__Exercise prompt__. Pull every line that includes the word "pixels" out of the data below and copy it.

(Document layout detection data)
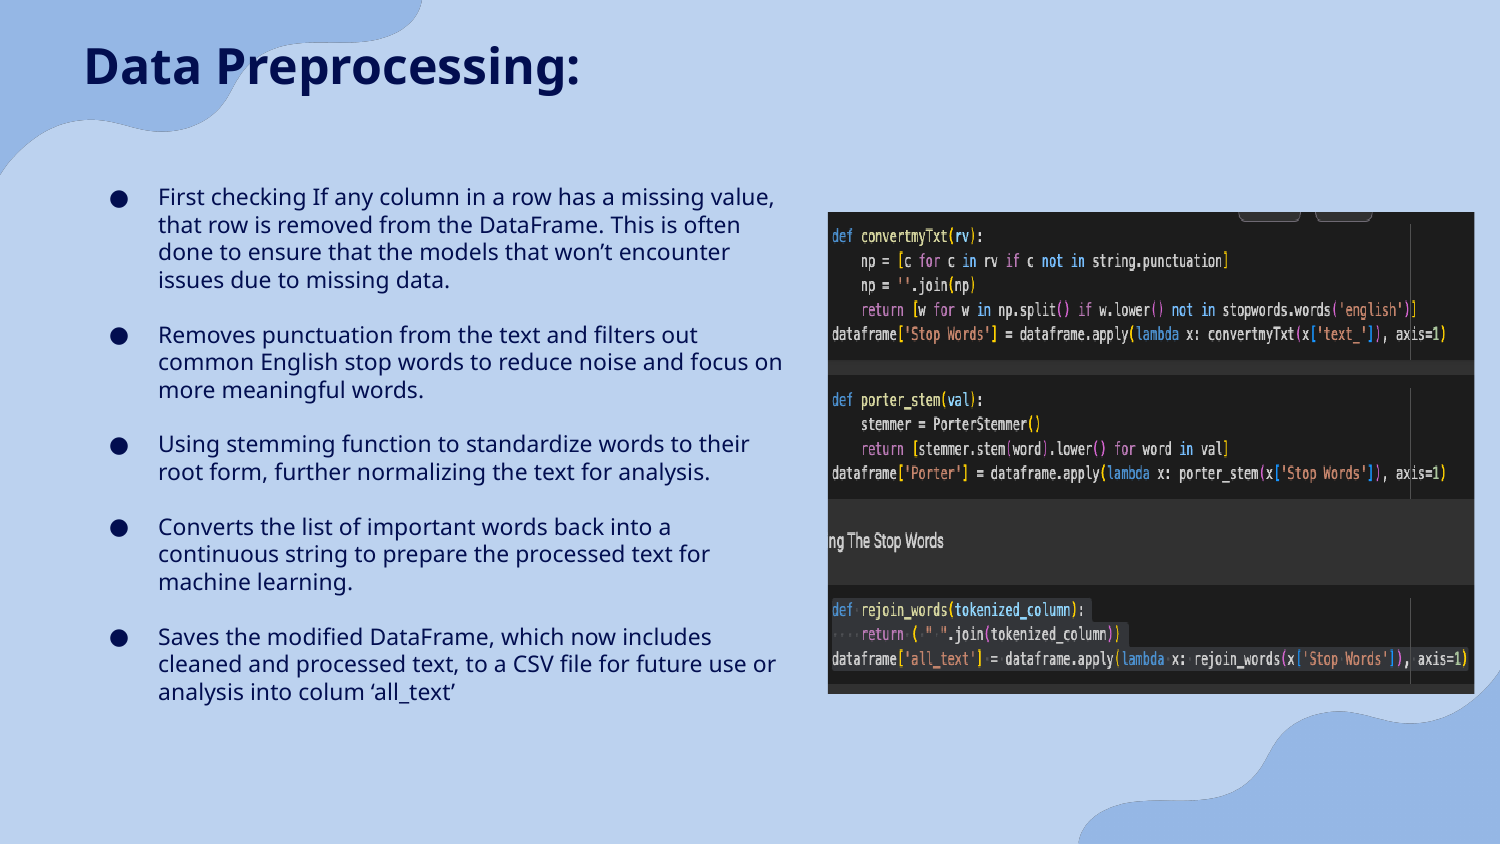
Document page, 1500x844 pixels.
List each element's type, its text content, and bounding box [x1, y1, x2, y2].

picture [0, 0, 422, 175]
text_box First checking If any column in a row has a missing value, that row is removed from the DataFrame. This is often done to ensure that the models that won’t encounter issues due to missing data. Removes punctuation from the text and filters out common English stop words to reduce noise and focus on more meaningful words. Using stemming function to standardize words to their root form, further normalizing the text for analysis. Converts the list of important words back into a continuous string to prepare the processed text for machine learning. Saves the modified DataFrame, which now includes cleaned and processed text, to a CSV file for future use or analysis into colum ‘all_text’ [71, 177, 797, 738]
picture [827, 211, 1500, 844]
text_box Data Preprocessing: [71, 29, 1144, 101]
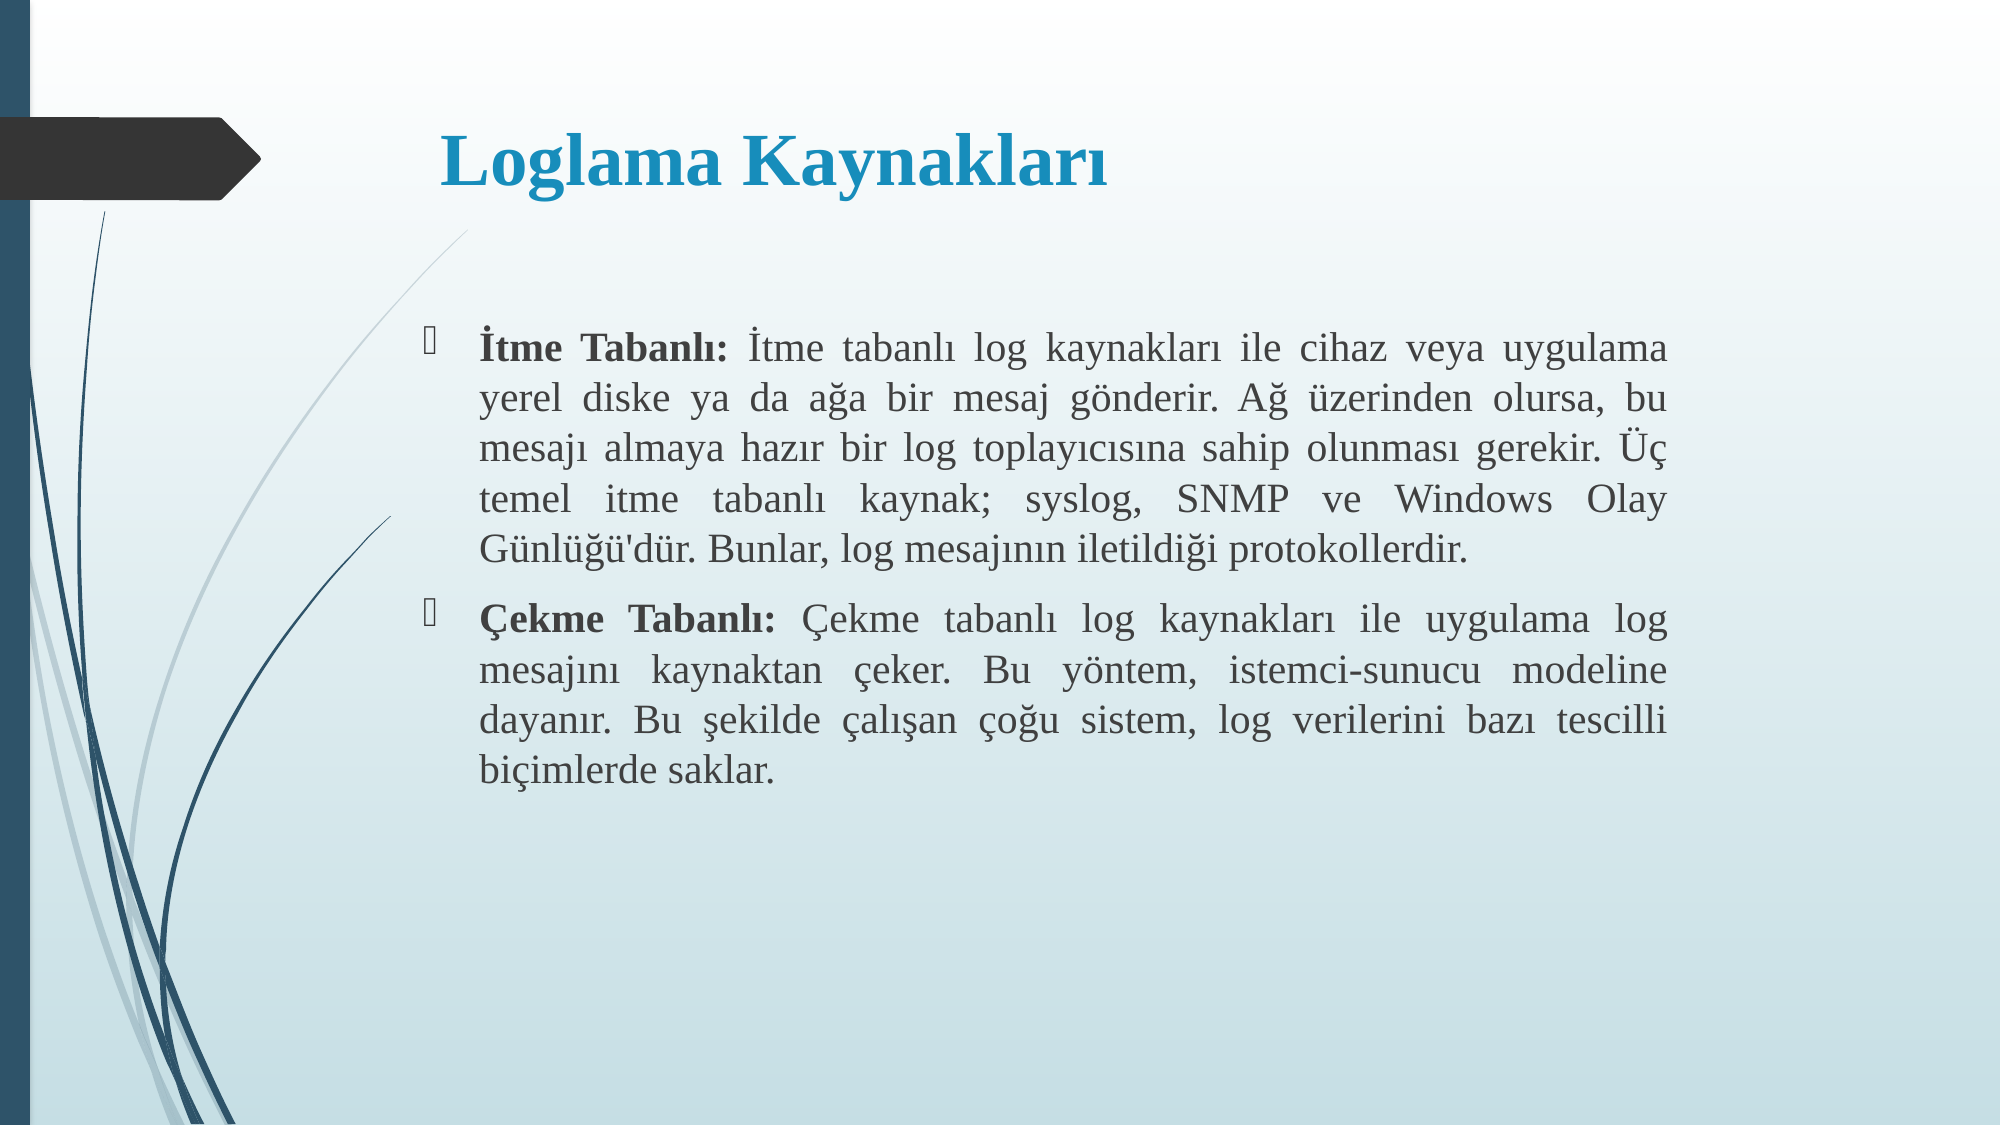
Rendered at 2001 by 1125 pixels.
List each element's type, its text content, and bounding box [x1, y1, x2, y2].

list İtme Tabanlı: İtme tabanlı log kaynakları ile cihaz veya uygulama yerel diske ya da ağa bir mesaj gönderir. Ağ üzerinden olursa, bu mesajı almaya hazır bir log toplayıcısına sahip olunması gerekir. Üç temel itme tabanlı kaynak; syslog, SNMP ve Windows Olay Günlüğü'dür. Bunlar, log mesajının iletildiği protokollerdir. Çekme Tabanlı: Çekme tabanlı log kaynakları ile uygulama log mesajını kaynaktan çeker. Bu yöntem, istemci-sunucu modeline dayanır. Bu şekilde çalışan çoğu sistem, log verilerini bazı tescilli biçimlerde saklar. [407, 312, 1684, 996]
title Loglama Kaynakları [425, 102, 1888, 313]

__Answer space__.
Document page, 1500x844 pixels.
Rendered at 2001 by 1125 pixels.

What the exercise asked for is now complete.